The Internet has quickly become a convenient venue for the exchange of malicious ideas. It has provided indecent people with a significant advantage in society’s war on evil: anonymity. Hiding under the guise of fake social media profiles, people now spread hatred over the Internet, often in the form of memes, seemingly humorous images and captions posted onto online forums. While these memes can be used responsibly, a vast majority of them create negative online environments. They have been used to serve a variety of immoral purposes, from poking fun at others’ appearances, to promulgating racism. While some would argue that this behavior is only marginal and has always been a part of society, the negative impacts of this issue cannot be overlooked. Cyberbullying, bullying that takes place on Internet platforms like Facebook, Twitter, and Instagram, is strongly correlated with tragedies such as teen suicide.

While these memes can be used responsibly, a vast majority of them create negative online environments. They have been used to serve a variety of immoral purposes, from poking fun at others’ appearances, to promulgating racism.

— Charlie Kraemer

What is most concerning about this issue is the scope of people that it affects. While we would like to think that we do not play a role in this destructive behavior, the immense popularity of insensitive messages on social media suggests otherwise. I have seen my own peers and friends join in the ranks of thousands of retweets sharing a hateful tweet, and I have seen myself abuse these networks as well. I have scrolled down the Explore tab of my Instagram account and seen images and posts so vile that one would expect them to be universally condemned, only to notice that they have been liked by hundreds of thousands of people.

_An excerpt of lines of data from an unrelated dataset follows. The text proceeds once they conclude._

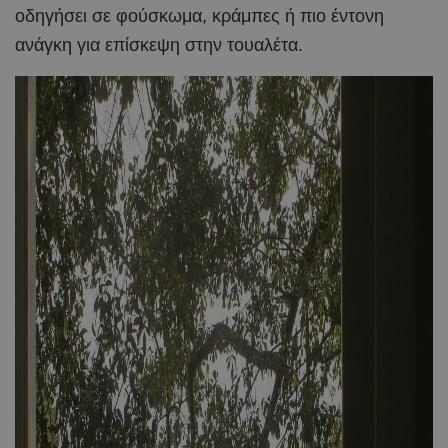
οδηγήσει σε φούσκωμα, κράμπες ή πιο έντονη
ανάγκη για επίσκεψη στην τουαλέτα.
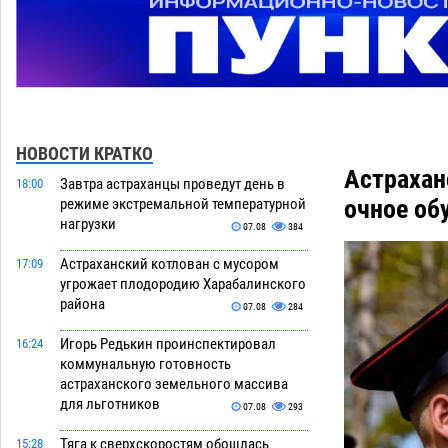
НОВОСТИ КРАТКО
Астрахан
Завтра астраханцы проведут день в
18:00
очное об
режиме экстремальной температурной
нагрузки
07.08
384
Астраханский котлован с мусором
17:09
угрожает плодородию Харабалинского
района
07.08
284
Игорь Редькин проинспектировал
16:24
коммунальную готовность
астраханского земельного массива
для льготников
07.08
293
Тяга к сверхскоростям обошлась
15:28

Society’s definition of justice has been loosened. Rather than discerning and following a higher path of virtue, we excuse slander on those we disagree with, be it our peers or our political officials, solely because of our disagreement with them. It is high time that we cease to avert our eyes from our own negative behavior, cease to excuse our bullying of another with our disapproval of another, and recognize the evil that occupies much of our action on the Internet.

One of my greatest concerns on this issue is that this injustice is frequently called to our attention, and yet like forgetful children, we revert almost unknowingly to our vices. I feel this is because degeneracy is strongly rooted in the function of social media itself. People don’t communicate with care and tact over the Internet, as it is a place of efficiency. Quantity precedes quality as we navigate hundreds of captions and images in a matter of minutes. Deliberate, meaningful communication can no longer exist because it must occur within the confines of character limits and the seconds of attention given to it. Given this seemingly unchanging role that social media plays in damaging our dialogue, I feel optimistic about only two solutions to its harms: severely limiting our use of these platforms, or reimagining these platforms so that they are used much differently.

The negative impacts of social media are only increasing. In order to combat these concerning trends, we must develop an austere sense of honesty with ourselves and significantly change the way we interact on these platforms to create a society free of bullying and advanced by thoughtfulness.